If nothing else, Boris is intensely patriotic. Despite all evidence to the contrary Boris declared that ping pong was not invented in China, but derived from the 19th-century British game “whiff, whaff.” He has made few statements on Russia, but one of them was that he regards Vladimir Putin as a ruthless and manipulative tyrant.
Boris is a cosmopolitan figure, partly educated in France as well as Eton and Oxford, whose relatives include a Russian grandfather, Turkish grandparents, and a half-Indian wife, and who speaks four languages. He is a witty, self-denigrator who said only a short time ago that he had more chance of being reincarnated as an olive than of becoming PM.

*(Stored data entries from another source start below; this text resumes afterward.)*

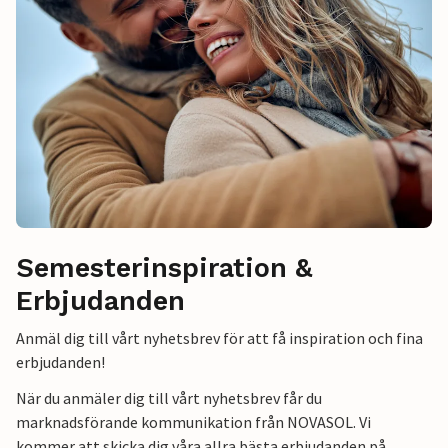
Semesterinspiration &
Erbjudanden
Anmäl dig till vårt nyhetsbrev för att få inspiration och fina
erbjudanden!
När du anmäler dig till vårt nyhetsbrev får du
marknadsförande kommunikation från NOVASOL. Vi
kommer att skicka dig våra allra bästa erbjudanden på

On one issue he has been clear and forthcoming. Like Prime Minister Theresa May, Boris has been friendly to Israel. Though an Anglican, he claims descent from some ancestors, even a rabbi, in Moscow. He showed this friendship during his visit to Israel in November 2015. He visited the Western Wall in Jerusalem, wearing a yarmulke and placing his hand on the wall, as well as going to Yad Vashem. He tried out an Israeli bicycle with the Mayor of Tel Aviv. He opened the day trading on the Tel Aviv stock exchange. He played soccer with Arab and Jewish children in Jerusalem. He explained the UK was a natural partner for Israeli companies seeking to grow.
Boris called himself a passionate Zionist during the war in Gaza. He has called Israel the only democracy, pluralist and an open society, in the region. On November 9, 2015 using strong language he condemned those who advocated BDS against Israel. This activity was “completely crazy,” and was supported by “corduroy, jacketed, snaggle-toothed, lefty academics in the UK.”
As a result of his public display of support for Israel the Palestinian organizations with which he was going to meet cancelled his visits because of what they termed his “inaccurate, misinformed, and disrespectful remarks.”
Boris Johnson has so far not been involved in Middle East negotiations but has expressed the need for peace, reconciliation, generosity, and tolerance in the area. On his past record and statements the outlook is favorable for UK support of negotiations for peace between Israel and Palestinians and for the security of the State of Israel.